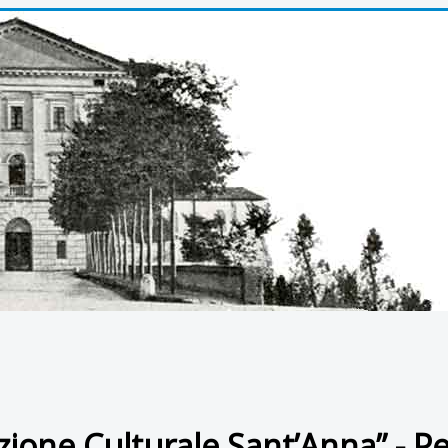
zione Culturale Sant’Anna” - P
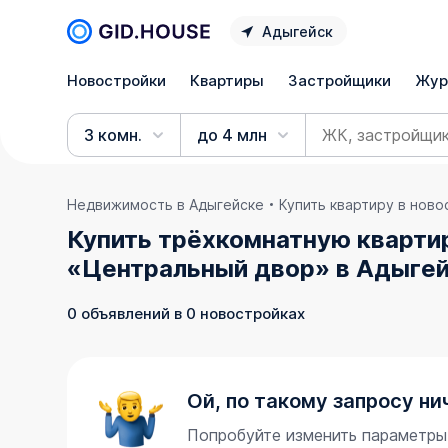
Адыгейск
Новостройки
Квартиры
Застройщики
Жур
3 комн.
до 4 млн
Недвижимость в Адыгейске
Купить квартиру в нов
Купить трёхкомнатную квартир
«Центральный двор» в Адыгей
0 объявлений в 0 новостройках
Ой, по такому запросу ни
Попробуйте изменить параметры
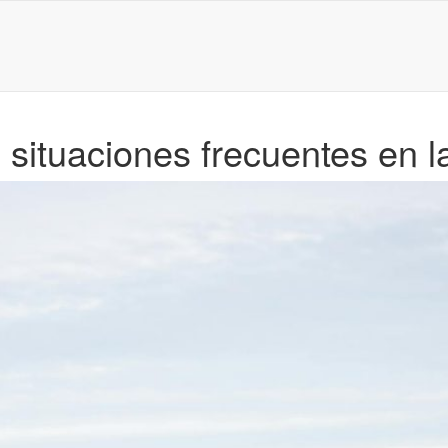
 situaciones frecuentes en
---
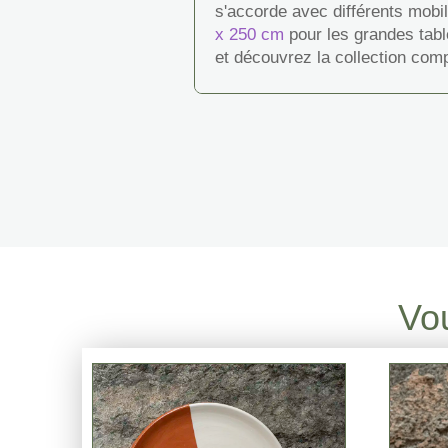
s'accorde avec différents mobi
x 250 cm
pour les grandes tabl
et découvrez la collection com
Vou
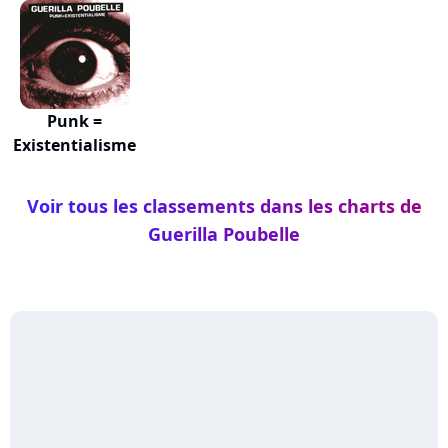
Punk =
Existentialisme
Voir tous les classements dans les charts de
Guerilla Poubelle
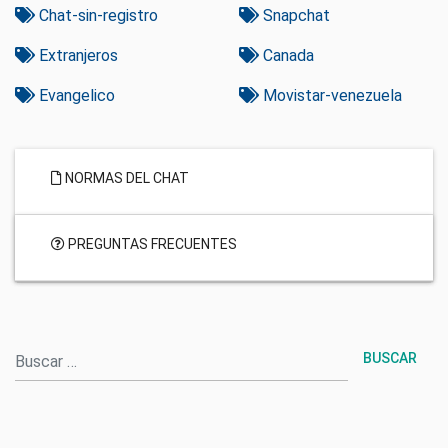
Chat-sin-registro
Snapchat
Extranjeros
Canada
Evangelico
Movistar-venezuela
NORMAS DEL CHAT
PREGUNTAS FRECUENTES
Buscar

EXERCISE GOAL: Please list each line in the listing above that contains the word "Купить".

RESULT OF THE EXERCISE:
Купить квартиру в нов
Купить трёхкомнатную квартир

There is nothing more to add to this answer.